While we consoled ourselves that our work had freed up enough warehouse capacity to make the forward buy possible, our targets had become mathematically unachievable. Our rollout plans were dashed.

Most supply chain planners have stories like this to tell: launching hot new products with failing component suppliers, parking truckloads of unwanted material behind the distribution center, or routing time-critical shipments thousands of extra miles for tax reasons. As one pharmaceutical supply chain VP once muttered to me, “Why should I bother to do this job, when R&D, sales and finance issues all trump my priorities?”
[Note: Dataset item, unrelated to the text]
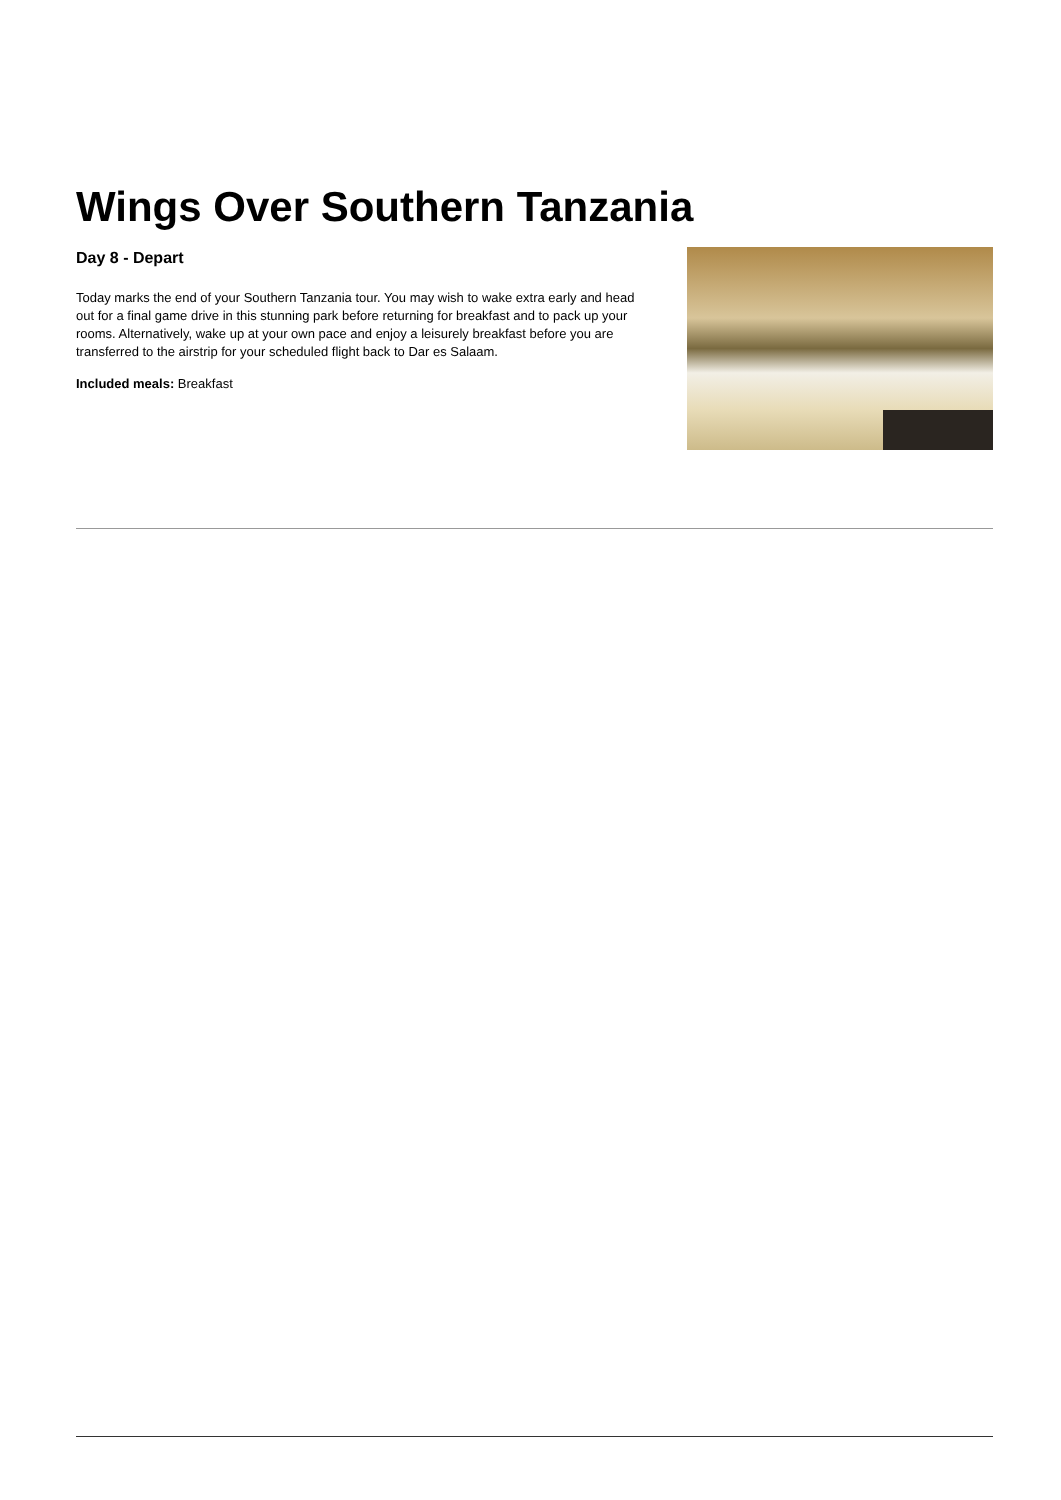Wings Over Southern Tanzania
Day 8 - Depart
Today marks the end of your Southern Tanzania tour. You may wish to wake extra early and head out for a final game drive in this stunning park before returning for breakfast and to pack up your rooms. Alternatively, wake up at your own pace and enjoy a leisurely breakfast before you are transferred to the airstrip for your scheduled flight back to Dar es Salaam.
Included meals: Breakfast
The answer – as I learned the hard way – is that by collaborating with the product, sales and financials teams, you can put supply chain planning in context, and avoid being blindsided. Integrated Business Planning is the name of the process. It synchronizes product, sales and financial plans with supply chain plans on an ongoing basis. 

Typically, each organization continues to use its own planning tools – PLM for the product dimension, sales forecasting and event planning for the market dimension, enterprise performance management for the financial dimension. Meanwhile, the supply chain team contributes its demand and supply plans.  Regular meetings coordinate decisions and negotiate tradeoffs among the teams.

In spite of its benefits, Integrated Business Planning has been a challenge due to the number of systems and stakeholders involved. But now companies can run their Integrated Business Planning process end-to-end in the Cloud using Oracle Sales and Operations Planning Cloud. It offers consensus planning, simulation, team task management, online collaboration and approvals, as well as visual analytics and reporting that support state-of-the-art IBP practices. It’s also easy to use, so that key stakeholders from all teams can participate.

Stepping back to see the bigger picture can is not only therapeutic; it can enhance the supply chain planning team’s influence on the enterprise. After all, why pursue the local (supply chain) optimum, when you can contribute to the global (business) optimum?